Poi comincia l ‘effetto speciale, che è tale perché passa con decisione sulle cose da fare. In altre stagioni, altri dirigenti avrebbero arzigogolato all’infinito su uno zero virgola in più, e poco c’è mancato che lo facessimo sulle “non sconfitte”. Qui, siamo certo contenti, ma non si festeggia. I voti sono arrivati perché si facciano fatti e cambiamenti. E allora al lavoro. La pubblica amministrazione, i giovani e il lavoro, la giustizia, la Rai, il fisco, una nuova Europa. Le cose già avviate, senza tentennamenti, superando ideologismi e rendite di posizione.
Non fa in tempo a motivare questa agenda da “rivoluzione” più che da riforma che Renzi lancia il grande tema della scuola, del sapere, di una grande campagna di azioni che ridia all’educazione il riconoscimento e la funzione centrale nel futuro del Paese. Insomma, sottolineando che la funzione politica, compresa la sua, deve avere un termine certo (non ci si può cullare sugli allori). Nella politica italiana, per lo meno degli ultimi anni, questa visione è davvero l’effetto speciale. Un effetto che serve al Paese e che il Paese consegna a questo partito guidato da Matteo Renzi. Non è previsto vivacchiare, né arretrare . Poi la questione del giorno, ovvero quella dei senatori autosospesi. Alza un po’ il tono e scandisce che il Pd non espelle nessuno, ma nemmeno si fa fermare nel guidare una revisione del bicameralismo “perfetto”, che già i costituenti non volevano così. Messaggio limpido: basta coi rinvii, si va avanti dritti.
Balzo in piedi, io e quasi tutta l ‘assemblea, per un applauso di consenso netto e incondizionato. Così è l’uomo: chiaro, diretto, deciso nelle posizioni. E i delegati apprezzano con entusiasmo. Commento breve del mio vicino: “Non ce n’è per nessuno: chiusa”. Poi chiede la conferma alla vicesegreteria per la Serracchiani e Guerrini. Poi propone Matteo Orfini per la presidenza, per la minoranza. Ed è proprio dalla minoranza che arrivano i pochi voti contrari. Casomai qualcuno avesse dubbi sul fatto di essere all’assemblea del Pd.

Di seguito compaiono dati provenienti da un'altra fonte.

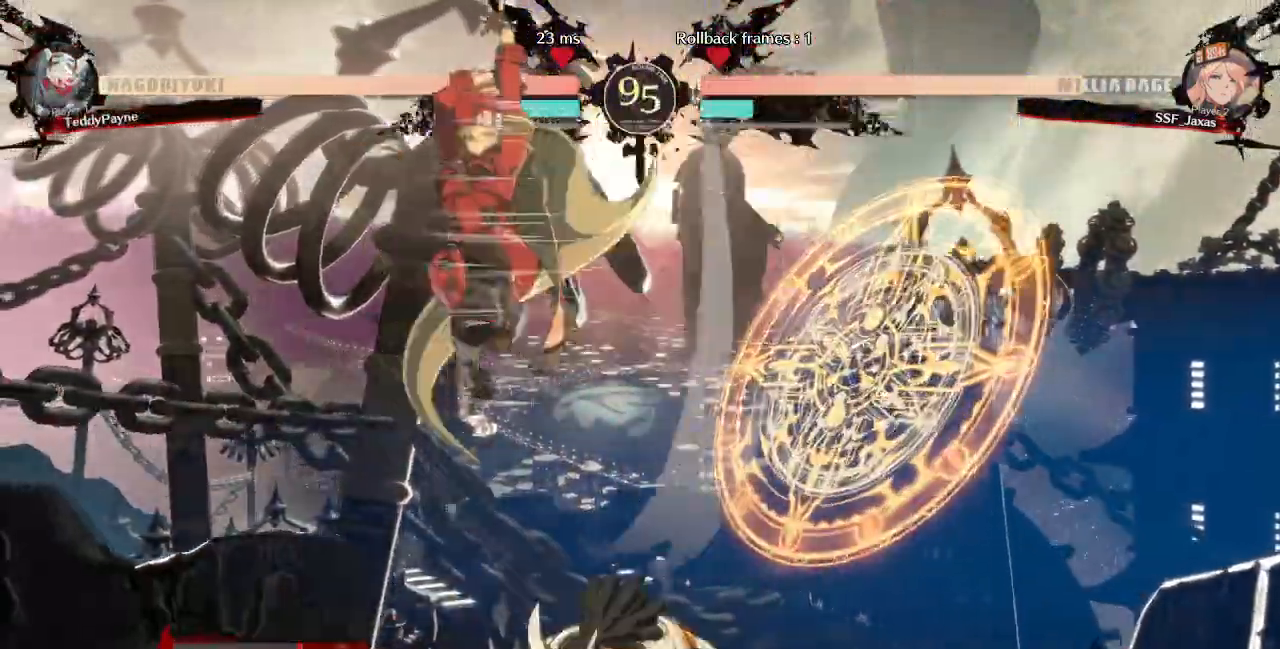
{"dt_ms": 500, "buttons": ["DPAD_DOWN", "DPAD_LEFT"]}
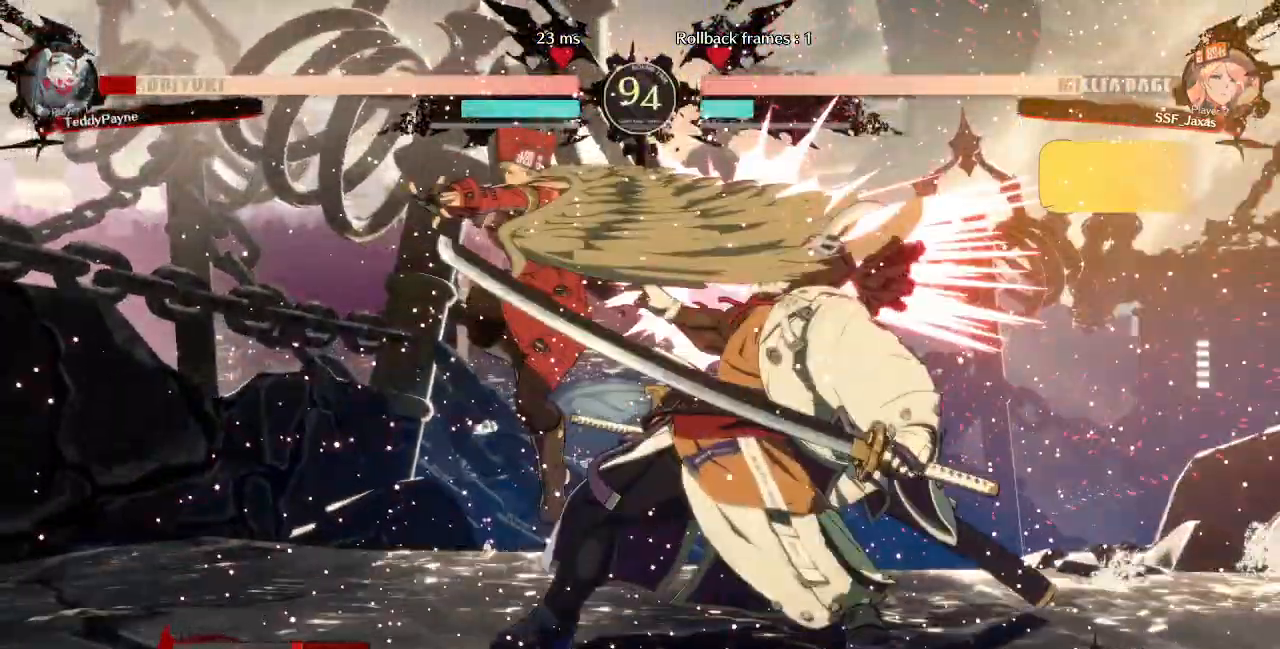
{"dt_ms": 500, "buttons": ["TRIANGLE"], "events": [[17, "DPAD_DOWN", "up"], [50, "DPAD_LEFT", "up"], [167, "DPAD_RIGHT", "down"], [217, "DPAD_RIGHT", "up"], [283, "DPAD_RIGHT", "down"], [367, "TRIANGLE", "down"], [433, "DPAD_RIGHT", "up"]]}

Inizia la sequenza degli interventi: apprezzo particolarmente Fassino. Riflette sull’esigenza di avere un partito in sintonia – nelle pratiche diffuse e nei territori – col nuovo profilo. Insomma mette in guardia dal rischio “riformismo dall’alto”. Renzi è in sintonia colle nuove domande che emergono dal Paese, ora deve diventarlo fino in fondo anche il partito che guida. Attraversa la sala Peppino Fioroni, a suo agio e affabile come un prelato dispensatore di benevoli moniti. Mi passa avanti e ci salutiamo. Continuano gli interventi più o meno interessanti. Qualcuno ha qualcosa da dire, qualcuno solo farsi vedere. Prende la parola Walter Tocci, seguito con molta attenzione. Fa una rivendicazione orgogliosa di un dissenso profondo sul progetto più ampio di riforma costituzionale. La questione, è chiaro, va ben oltre le regole di vita democratica interna e nel Parlamento. Raccoglie una minoritaria, ma molto calorosa manifestazione di consenso. Acquisito agli atti il dissenso, si va verso le conclusioni con una assemblea che sta col segretario. Si procede quindi, senza ripensamenti; e intanto, proprio perché non si perde tempo, lunedì ci sarà il decreto che libera gli investimenti sugli edifici scolastici dal patto di stabilità interno e pubblicata anche la graduatoria degli interventi a carico del governo.
Mi viene da pensare se a Viterbo abbiamo colto l’opportunità. Alle 16 si chiude. Il tempo di rientrare per tutti (stanotte gioca l ‘Italia). Altro inno e poi adesso mi sa che forza Italia lo possiamo buttar là senza tanti turbamenti (chiamiamoli così) mentali. Con la speranza che anche l ‘altro Mister dai lusinghieri trascorsi fiorentini ci porti bene.